While a common BRICS currency is a long way off, Putin said, Russia is working with other members of the 10-nation grouping to explore the use of digital currencies of respective nations in cross-border transactions.
The BRICS Cross-Border Payment Initiative (BCBPI) seeks to transform the international monetary and financial system by ending the dominance of the dollar, which even the UN organisations like the International Monetary Fund and the World Bank have failed to address.
SWIFT, which connects 200 countries and territories, is currently the mainstay of the banking system the world over for international currency and financial transactions.
BRICS is a lose grouping of nations from diverse parts of the world, with no coherent ideology or common commitment. The five-member coalition that had Brazil, Russia, India, China and South Africa as founding members, has now grown into a larger block with 10 members which also include countries like Egypt, Ethiopia, Iran, Saudi Arabia and the United Arab Emirates. And, reports say, 30 more are waiting to onboad.
India had experimented with local currency transactions with some neighbouring countries as well as Russia and Opec member countries, but on a limited scale.
While Russia is more concerned with the sweeping sanctions imposed by the United States in the wake of the Russia-Ukraine war, the dominance of the US dollar in international transactions (the dollar peg) denies countries the opportunity to realise the full potential of their national currencies.
The proposed SWIFT alternative, however, is not a sweeping system facilitating global transactions, but a cross-border payments system that uses a network of commercial banks connected through central banks of the BRICS member nations.

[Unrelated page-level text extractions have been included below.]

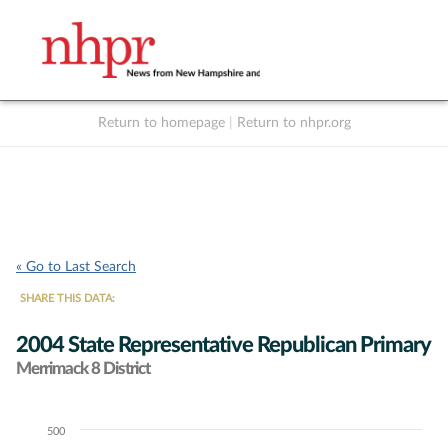
Return to homepage
|
Return to nhpr.org
Listen Live
Support
to NHPR
NHPR
« Go to Last Search
SHARE THIS DATA:
2004 State Representative Republican Primary
Merrimack 8 District
500
Chart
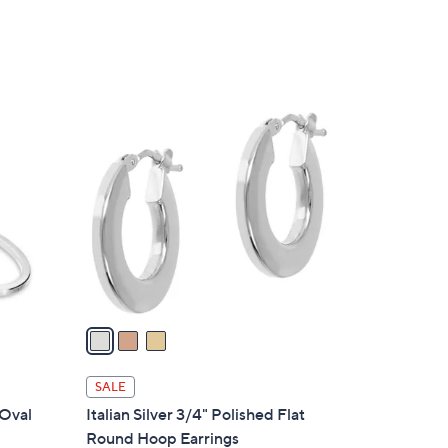
3
C
o
l
o
r
s
A
v
a
i
l
SALE
a
 Oval
Italian Silver 3/4" Polished Flat
b
Round Hoop Earrings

As of now, the main concern about the existing global financial system is the dominance of western currencies, especially the dollar, and the threat of sanctions. These, however, may not be common to all members of the diverse grouping of countries.
BRICS need to find a consensus among its member nations on the need to create a new payments system and alternative currencies that will not inconvenience any nation, small or big.
The idea is to promote the use of central bank digital currencies (CBDCs), allowing nations to settle international payments through correspondent banks located in third countries.
BRICS proposes to use distributed ledger technology (DLT), such as blockchain, for effecting these transactions.
Alternatively, BRICS may also experiment with a barter-like system through commodity exchanges to facilitate trade and settlement of payments.